Democratic consultant Delmarie Cobb is a veteran–in 1996 she was the press secretary for the Democratic National Convention, and over the years she’s managed campaigns and dispensed advice to a long list of local and national politicians, including Jesse Jackson, former Illinois gubernatorial candidates Roland Burris and Dawn Clark Netsch, and congressmen Jesse Jackson Jr. and Bobby Rush.

Over the last few months Cobb has been in an interesting and sometimes frustrating place. As an African-American from Barack Obama’s hometown who supports Hillary Clinton, Cobb has been pulled into the national conversation on race, gender, and bare-knuckles campaigning. This afternoon she shared a few of her thoughts in an interview.

You’ve done a lot of work with local politicians and religious leaders. How representative of local black churches is Trinity? Is it really way outside the mainstream, as it’s been portrayed?

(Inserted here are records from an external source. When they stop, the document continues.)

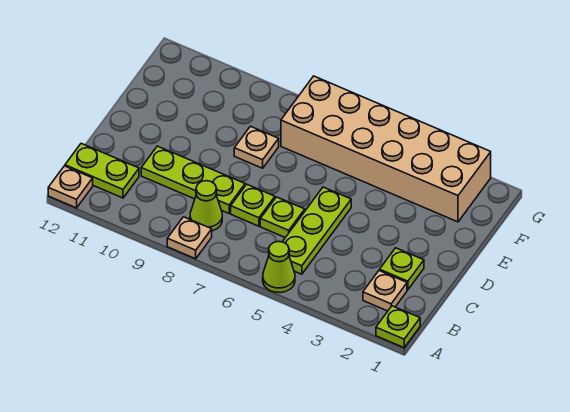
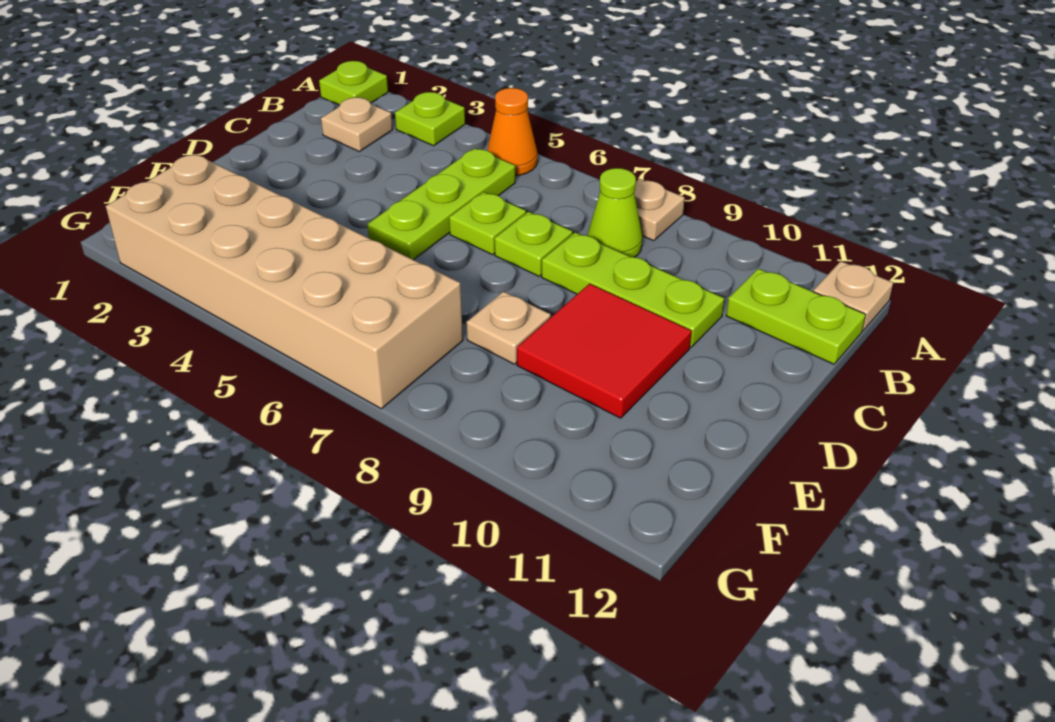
lime 1x1 cone [263,241,295,293] -> orange 1x1 cone [487,88,538,176]
lime 1x1 plate [380,248,424,290] -> lime 1x1 plate moved to [395,92,465,146]
none -> red 2x2 tile [517,284,692,418]

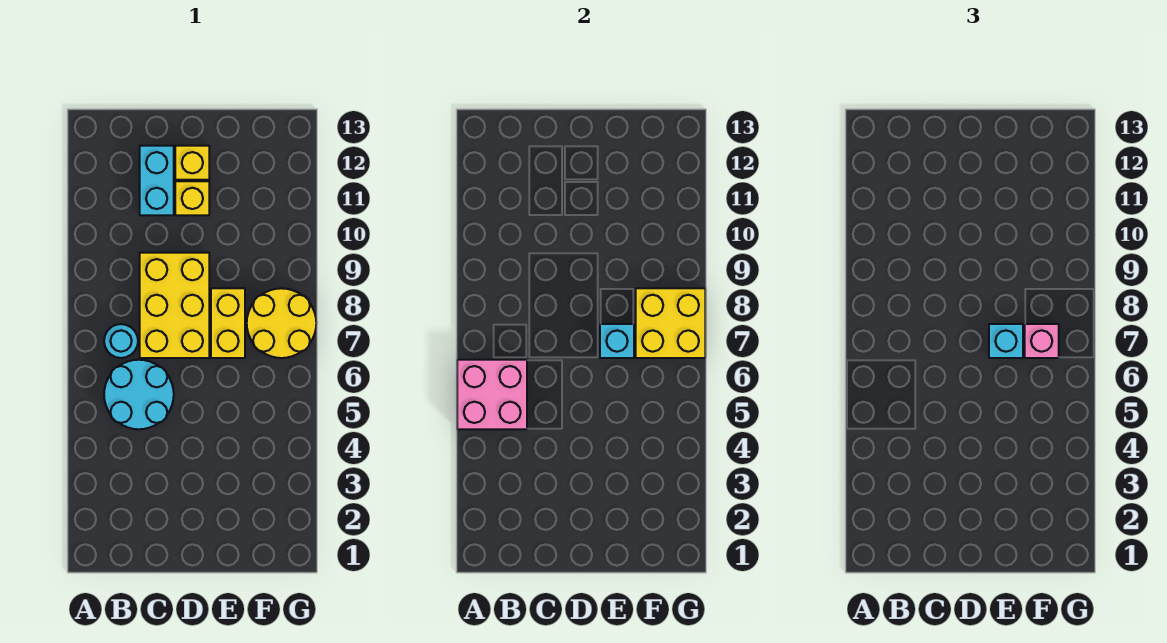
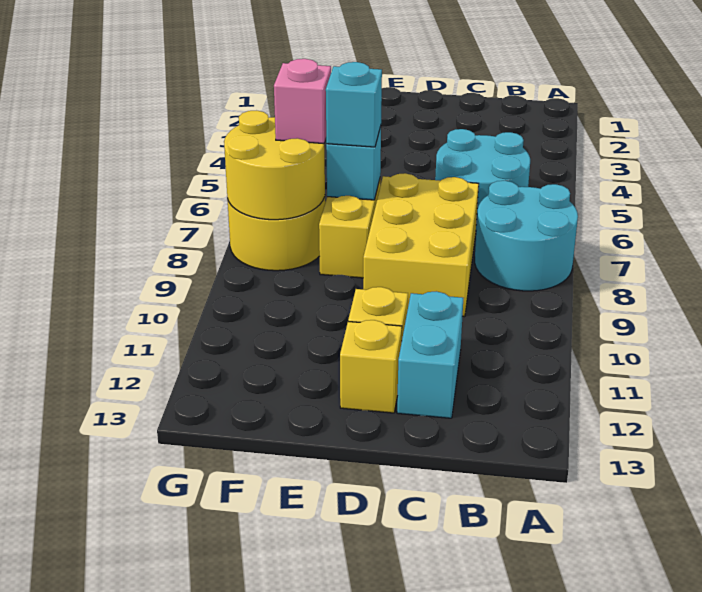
pink 2x2 brick [457,360,527,429] -> none
cyan 1x1 round brick [104,324,138,358] -> cyan 2x2 round brick [475,181,578,291]
yellow 2x2 brick [636,288,705,358] -> yellow 2x2 round brick [224,111,325,220]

I don’t think it is. And Jeremiah Wright is very well respected and very learned. He can draw on foreign policy and make it relevant for today. What black preachers do is try to take social commentary and match it to biblical teachings.

Being a Hillary Clinton supporter, I don’t know why you have to tear down one person to be in favor of someone else. That’s the overall problem I have with this entire campaign. It’s not just been Jeremiah Wright—it’s with so many of Obama’s supporters. There’s the need to attack supporters of everyone else, and to make them into racists. You can’t sit up there and have a speech about having dialogue on race, and then when someone else brings up something about black and white, they’re a racist.

But Hillary Clinton also brought up Jeremiah Wright—and with him, it seems—race.

First of all, she didn’t say anything for awhile. Then she finally said something—in response to a question, she said, “He wouldn’t be my pastor.” What the Obama campaign has done is this: if I have a black candidate and I’m trying to get to the White House, and my biggest obstacle to getting to the White House is a white candidate with a good relationship with black voters, then I need to shut her down. And in effect the Obama campaign has shut the Clintons down. I think it’s horrible what’s been done in this campaign, quite frankly. There are so few white people who will stick their necks out for black people, and President Clinton stuck his neck out.

But the Clintons also have a reputation for doing anything they can to win.

Because that’s the way the media paints them. They’ve tried to paint them from the very beginning that they’re sneaky, conniving, will do anything to win. Coming from Chicago where politics is rough- and-tumble, I had two reporters call me about the 3 AM phone call ad. And they were trying to argue me down, saying the 3 AM commercial is negative. I said, “Well, that’s what you do in a political contest—she’s supposed to say, ‘I’m the best.’ What’s she supposed to do, say he’s the best?”

I hear a lot of people saying, “Hillary’s a bitch.” It seems really difficult for a female candidate to be aggressive and strong without getting that kind of reaction.

You’re right. The overall thinking is that it’s acceptable to call Hillary a bitch, but we wouldn’t dare use a racial slur about [Obama]. Even as a female consultant, I have male clients who are patronizing to me sometimes. When I did Dawn Clark Netsch’s campaign, I had an argument with [other consultants] over the motto they came up with: “Not just another pretty face.” And I was insulted.

It’s always difficult for a woman the higher up you go. And this is the ultimate. That’s the sad part—we’ve allowed Barack to run just as a candidate, and not a black candidate. Hillary has been a woman candidate the whole time, and she’s had to try to prove she’s not a bitch.

It seems to me that the church controversy is about Obama’s critics reminding voters he’s black.

Yes, that is what the conservatives are going to try to do. Hillary has actually pulled her punches; the Republicans won’t. If anyone thinks the party of Willie Horton and swift boats isn’t going to do this, they’re nuts. The Republicans have already shown us they don’t need black people to win.

How’d you think Obama handled the Wright flap? Would you have advised any differently?

No, he did what he needed to do [by giving the speech on race]. I always tell my candidates that the way to do it is Crisis Management 101—attack it, nip it in the bud. I only wish President Clinton had done the same thing when they tried to paint him as a racist—give a speech and say, “Look at what I’ve done for people.”

What [the media has] decided is that [Obama] is a new black person who doesn’t make race an issue. This is someone we can accept. But this is a fight in the black community—it’s between the black people who’ve been fighting their whole lives for civil rights and the people who’ve been the beneficiaries of that fight. When Barack said Jeremiah Wright was part of the old guard, that’s what he meant. But that diminishes and minimizes those people who did all the fighting, because the fighting hasn’t stopped. I mean, the news yesterday was about all of our high school dropouts. That’s not progress.